# Instruction
From the listing below, retype exactly the line holding "makes concurrent programming easy(ish).", the line holding "- [Your first post](./001-first.md)", and the lines between them; skip everything else.

# Materials provided
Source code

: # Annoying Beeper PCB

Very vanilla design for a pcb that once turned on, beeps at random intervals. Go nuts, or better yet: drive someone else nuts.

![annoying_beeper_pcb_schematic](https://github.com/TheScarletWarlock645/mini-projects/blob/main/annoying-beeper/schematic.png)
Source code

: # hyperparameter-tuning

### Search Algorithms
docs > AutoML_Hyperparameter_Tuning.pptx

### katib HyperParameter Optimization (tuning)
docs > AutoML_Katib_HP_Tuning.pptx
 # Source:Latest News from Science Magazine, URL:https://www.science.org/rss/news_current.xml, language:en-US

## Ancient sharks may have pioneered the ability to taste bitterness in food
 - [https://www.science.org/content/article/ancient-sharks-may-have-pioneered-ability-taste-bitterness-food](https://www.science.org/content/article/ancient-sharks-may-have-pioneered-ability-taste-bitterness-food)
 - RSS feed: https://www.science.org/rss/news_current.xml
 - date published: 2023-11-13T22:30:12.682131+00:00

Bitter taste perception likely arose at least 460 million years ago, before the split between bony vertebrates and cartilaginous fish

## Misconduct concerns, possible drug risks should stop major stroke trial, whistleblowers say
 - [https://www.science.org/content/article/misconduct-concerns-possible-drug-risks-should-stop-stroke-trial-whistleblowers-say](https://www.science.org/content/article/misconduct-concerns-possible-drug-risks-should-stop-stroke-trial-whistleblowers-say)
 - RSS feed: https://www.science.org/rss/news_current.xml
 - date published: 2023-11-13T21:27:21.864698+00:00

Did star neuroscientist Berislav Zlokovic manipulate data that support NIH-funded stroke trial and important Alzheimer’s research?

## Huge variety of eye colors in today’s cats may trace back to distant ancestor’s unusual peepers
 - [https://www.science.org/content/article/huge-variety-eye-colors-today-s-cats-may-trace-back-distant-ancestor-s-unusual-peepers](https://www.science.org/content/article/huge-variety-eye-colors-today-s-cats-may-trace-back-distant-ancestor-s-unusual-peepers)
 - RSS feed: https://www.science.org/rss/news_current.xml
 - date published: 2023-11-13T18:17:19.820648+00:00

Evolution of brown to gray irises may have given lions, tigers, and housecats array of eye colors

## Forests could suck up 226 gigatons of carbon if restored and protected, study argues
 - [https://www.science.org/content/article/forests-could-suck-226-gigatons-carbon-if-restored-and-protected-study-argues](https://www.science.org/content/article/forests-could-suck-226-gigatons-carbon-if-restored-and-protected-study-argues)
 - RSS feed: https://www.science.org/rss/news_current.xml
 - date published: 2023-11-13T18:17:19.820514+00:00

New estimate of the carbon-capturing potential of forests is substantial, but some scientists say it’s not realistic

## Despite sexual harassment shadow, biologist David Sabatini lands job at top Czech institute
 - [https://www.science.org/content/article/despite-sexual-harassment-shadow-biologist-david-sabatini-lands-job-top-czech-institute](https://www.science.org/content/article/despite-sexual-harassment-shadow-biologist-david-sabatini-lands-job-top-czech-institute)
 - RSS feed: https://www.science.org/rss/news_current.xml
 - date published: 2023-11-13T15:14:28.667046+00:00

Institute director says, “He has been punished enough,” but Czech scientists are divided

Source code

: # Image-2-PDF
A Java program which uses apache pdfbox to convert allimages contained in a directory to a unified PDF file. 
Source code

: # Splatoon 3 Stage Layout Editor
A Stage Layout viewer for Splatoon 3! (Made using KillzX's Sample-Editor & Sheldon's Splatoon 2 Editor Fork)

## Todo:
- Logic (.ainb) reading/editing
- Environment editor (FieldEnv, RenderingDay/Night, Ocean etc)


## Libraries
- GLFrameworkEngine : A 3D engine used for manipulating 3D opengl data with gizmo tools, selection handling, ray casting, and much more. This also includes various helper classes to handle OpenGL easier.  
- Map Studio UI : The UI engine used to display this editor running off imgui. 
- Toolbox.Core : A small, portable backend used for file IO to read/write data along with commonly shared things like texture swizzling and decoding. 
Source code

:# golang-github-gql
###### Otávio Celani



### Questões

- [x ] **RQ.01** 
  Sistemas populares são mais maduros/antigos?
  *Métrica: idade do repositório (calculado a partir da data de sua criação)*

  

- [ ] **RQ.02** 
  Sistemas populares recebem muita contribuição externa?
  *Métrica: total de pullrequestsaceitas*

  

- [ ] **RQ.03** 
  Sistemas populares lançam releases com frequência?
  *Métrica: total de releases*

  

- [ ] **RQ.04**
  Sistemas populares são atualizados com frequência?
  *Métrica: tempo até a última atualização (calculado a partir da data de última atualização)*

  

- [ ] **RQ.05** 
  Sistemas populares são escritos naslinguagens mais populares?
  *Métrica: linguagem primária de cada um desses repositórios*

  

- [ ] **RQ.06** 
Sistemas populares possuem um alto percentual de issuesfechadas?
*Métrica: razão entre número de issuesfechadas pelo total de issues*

---

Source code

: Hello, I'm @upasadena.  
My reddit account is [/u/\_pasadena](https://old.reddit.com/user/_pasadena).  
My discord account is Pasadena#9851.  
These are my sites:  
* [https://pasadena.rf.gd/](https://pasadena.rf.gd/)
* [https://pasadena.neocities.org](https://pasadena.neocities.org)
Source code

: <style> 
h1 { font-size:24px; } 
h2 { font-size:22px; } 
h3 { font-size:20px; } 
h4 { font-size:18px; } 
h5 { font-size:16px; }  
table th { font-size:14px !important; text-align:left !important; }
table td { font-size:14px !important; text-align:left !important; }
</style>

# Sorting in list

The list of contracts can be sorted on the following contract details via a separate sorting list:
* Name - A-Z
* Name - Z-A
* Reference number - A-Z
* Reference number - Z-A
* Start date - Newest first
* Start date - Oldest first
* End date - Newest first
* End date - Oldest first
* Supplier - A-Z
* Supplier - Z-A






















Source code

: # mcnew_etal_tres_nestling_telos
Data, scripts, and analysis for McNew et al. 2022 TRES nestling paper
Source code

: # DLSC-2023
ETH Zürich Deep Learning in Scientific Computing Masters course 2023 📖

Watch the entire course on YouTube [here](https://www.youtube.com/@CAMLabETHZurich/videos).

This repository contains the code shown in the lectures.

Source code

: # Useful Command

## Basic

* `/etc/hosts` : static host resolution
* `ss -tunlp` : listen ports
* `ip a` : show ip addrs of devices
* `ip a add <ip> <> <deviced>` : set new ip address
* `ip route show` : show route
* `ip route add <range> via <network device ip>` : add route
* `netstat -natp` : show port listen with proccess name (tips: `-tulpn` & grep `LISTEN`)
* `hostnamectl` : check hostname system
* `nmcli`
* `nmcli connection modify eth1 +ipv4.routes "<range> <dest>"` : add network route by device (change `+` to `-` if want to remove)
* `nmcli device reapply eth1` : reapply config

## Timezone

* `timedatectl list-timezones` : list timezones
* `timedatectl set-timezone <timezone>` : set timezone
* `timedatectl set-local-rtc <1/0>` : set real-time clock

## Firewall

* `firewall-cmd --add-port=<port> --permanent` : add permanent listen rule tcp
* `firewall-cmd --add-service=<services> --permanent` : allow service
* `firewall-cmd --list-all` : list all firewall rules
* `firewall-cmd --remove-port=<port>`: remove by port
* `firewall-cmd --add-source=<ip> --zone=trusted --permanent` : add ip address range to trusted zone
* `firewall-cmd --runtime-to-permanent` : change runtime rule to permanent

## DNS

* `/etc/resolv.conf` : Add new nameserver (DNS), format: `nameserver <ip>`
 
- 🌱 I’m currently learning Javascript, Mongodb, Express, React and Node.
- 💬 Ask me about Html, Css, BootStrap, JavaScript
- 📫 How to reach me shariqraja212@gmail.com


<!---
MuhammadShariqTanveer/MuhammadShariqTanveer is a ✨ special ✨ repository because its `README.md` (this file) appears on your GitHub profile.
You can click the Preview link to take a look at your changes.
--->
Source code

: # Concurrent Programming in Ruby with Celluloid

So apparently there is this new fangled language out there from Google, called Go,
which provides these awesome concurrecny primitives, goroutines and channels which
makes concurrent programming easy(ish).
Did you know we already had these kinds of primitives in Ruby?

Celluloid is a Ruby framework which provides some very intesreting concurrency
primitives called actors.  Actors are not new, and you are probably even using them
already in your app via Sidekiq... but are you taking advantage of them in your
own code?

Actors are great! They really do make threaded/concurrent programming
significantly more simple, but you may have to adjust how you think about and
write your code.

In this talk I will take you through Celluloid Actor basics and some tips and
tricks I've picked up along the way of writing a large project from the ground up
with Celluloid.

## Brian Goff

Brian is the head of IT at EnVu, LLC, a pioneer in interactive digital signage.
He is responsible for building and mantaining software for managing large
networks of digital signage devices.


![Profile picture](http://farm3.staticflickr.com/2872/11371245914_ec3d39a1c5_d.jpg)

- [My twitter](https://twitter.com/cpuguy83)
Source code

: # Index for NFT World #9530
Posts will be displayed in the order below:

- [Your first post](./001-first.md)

# Result of this exercise
makes concurrent programming easy(ish).
Did you know we already had these kinds of primitives in Ruby?

Celluloid is a Ruby framework which provides some very intesreting concurrency
primitives called actors.  Actors are not new, and you are probably even using them
already in your app via Sidekiq... but are you taking advantage of them in your
own code?

Actors are great! They really do make threaded/concurrent programming
significantly more simple, but you may have to adjust how you think about and
write your code.

In this talk I will take you through Celluloid Actor basics and some tips and
tricks I've picked up along the way of writing a large project from the ground up
with Celluloid.

## Brian Goff

Brian is the head of IT at EnVu, LLC, a pioneer in interactive digital signage.
He is responsible for building and mantaining software for managing large
networks of digital signage devices.


![Profile picture](http://farm3.staticflickr.com/2872/11371245914_ec3d39a1c5_d.jpg)

- [My twitter](https://twitter.com/cpuguy83)
Source code

: # Index for NFT World #9530
Posts will be displayed in the order below:

- [Your first post](./001-first.md)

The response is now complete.